Coupures incessantes, inflation galopante, insécurité… les Libyens subissent de plein fouet le chaos qui frappe leur pays depuis la chute en 2011 du régime de Mouammar Kadhafi

Les infrastructures sont à plat, l’économie à terre. Pourtant, le pays est riche en hydrocarbures et ses sept millions d’âmes peu nombreuses pour se partager les dividendes des plus abondantes réserves pétrolières d’Afrique.

Après la fin des combats à l’été 2020, la désignation en mars d’un gouvernement de transition a sonné comme l’espoir que l’on n’attendait plus.

« Rien n’a changé »

Mais les Libyens souffrent toujours du rationnement de l’approvisionnement électrique. « Rien n’a changé. Les promesses faites par les gouvernements successifs n’ont pas été tenues », pointe Nader al-Naas, un étudiant de 25 ans, sur fond de bourdonnement de générateur.

La situation est désastreuse, surtout l’été quand le thermomètre tutoie les 40 degrés. Elle l’est encore plus pour ceux qui n’ont pas les moyens de s’offrir un générateur. Comme Ahmed*, qui « dort sur le toit de son immeuble pour échapper à la canicule » et « éclaire son appartement d’une simple torche ». 

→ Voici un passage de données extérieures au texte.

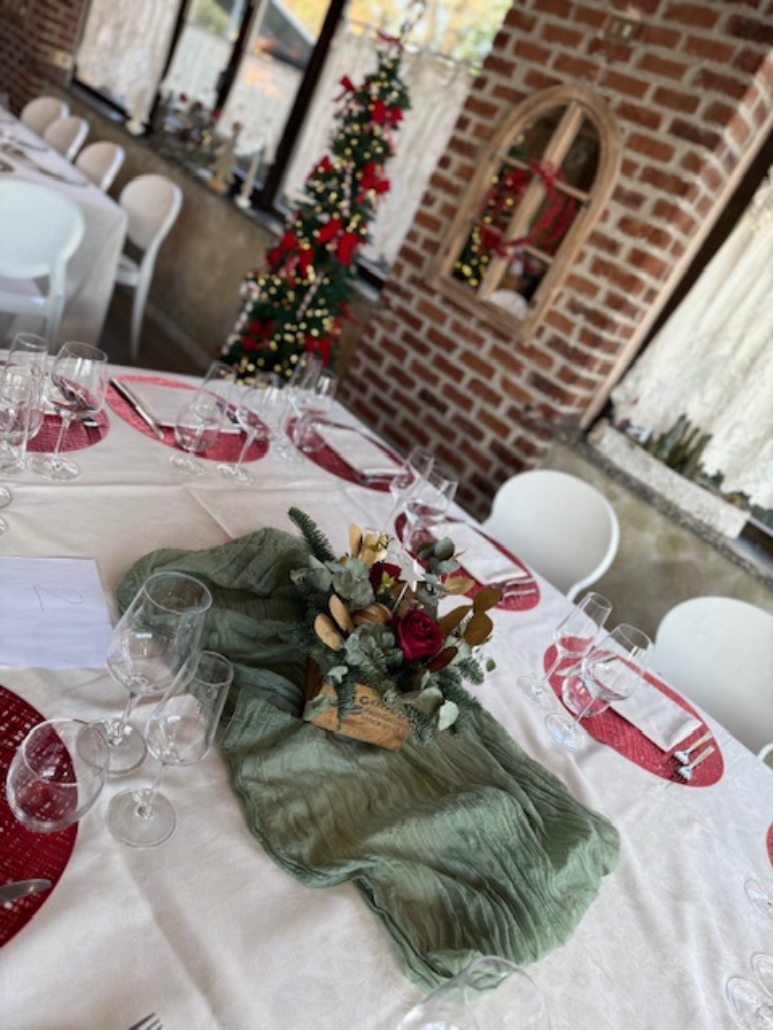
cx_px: 386
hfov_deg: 56.8
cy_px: 515
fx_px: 715
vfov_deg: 71.6
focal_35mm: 24
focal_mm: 6.76
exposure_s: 1/121
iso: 64
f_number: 1.78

Un technicien répare un générateur à l’extérieur d’une boutique de la capitale de la Libye, Tripoli, le 26 août 2021 (AFP/Mahmud Turkia)
Un technicien répare un générateur à l’extérieur d’une boutique de la capitale de la Libye, Tripoli, le 26 août 2021 (AFP/Mahmud Turkia)

 À l’autre bout du pays, la pénurie d’électricité empoisonne tout autant la vie des habitants de Benghazi (est), berceau du soulèvement de 2011. Longtemps épargnée, la région orientale découvre à son tour les galères de la vie sans courant. 

Oussama al-Dalah, gérant d’une supérette, ne cache pas son désarroi. « Ces coupures nous fatiguent, nous affectent psychologiquement, nous causent des pertes. Il faut une solution radicale », assène-t-il dans sa barbe noire.

Comment expliquer ces coupures chroniques ? Dans un récent rapport, le Bureau d’audit libyen, organisme de contrôle des comptes publics, fustige la mauvaise gestion de la Compagnie générale libyenne d’électricité (GECOL), ses projets inachevés et ses investissements qui n’ont « rien apporté au réseau ». 

Joint par l’AFP, un responsable de la compagnie met en cause « des infrastructures en déliquescence depuis dix ans nécessitant d’importants travaux de maintenance ».

Les entreprises étrangères ont déserté le pays, retardant la construction de nouvelles centrales

Durant l’offensive du maréchal Khalifa Haftar, homme fort de l’Est, pour tenter de s’emparer de la capitale entre avril 2019 et juin 2020, des centaines d’installations haute tension ont été détruites. 

Les entreprises étrangères ont déserté le pays, retardant la construction de nouvelles centrales. Des pilleurs prospèrent dans ce chaos en arrachant les câbles pour en extraire le cuivre, vendu au marché noir.

La production, elle, tourne autour de « 5 000 à 5 500 mégawatts [MW] pour une consommation journalière de 7 000 à 8 000 MW en hiver et en été », selon le responsable de la GECOL ayant requis l’anonymat. 

Deux nouvelles centrales sont en construction à Misrata (ouest) et Tripoli par un consortium germano-turc. D’une capacité de 1 300 MW, elles entreront en service au premier trimestre de 2022, d’après cet interlocuteur. Une troisième suivra à Tobrouk, à l’extrême est du pays.

D’ici là, la crise énergétique favorise un fructueux business de générateurs, proposés autour de 400 euros pour les appareils les plus sommaires et plusieurs milliers pour les plus fiables.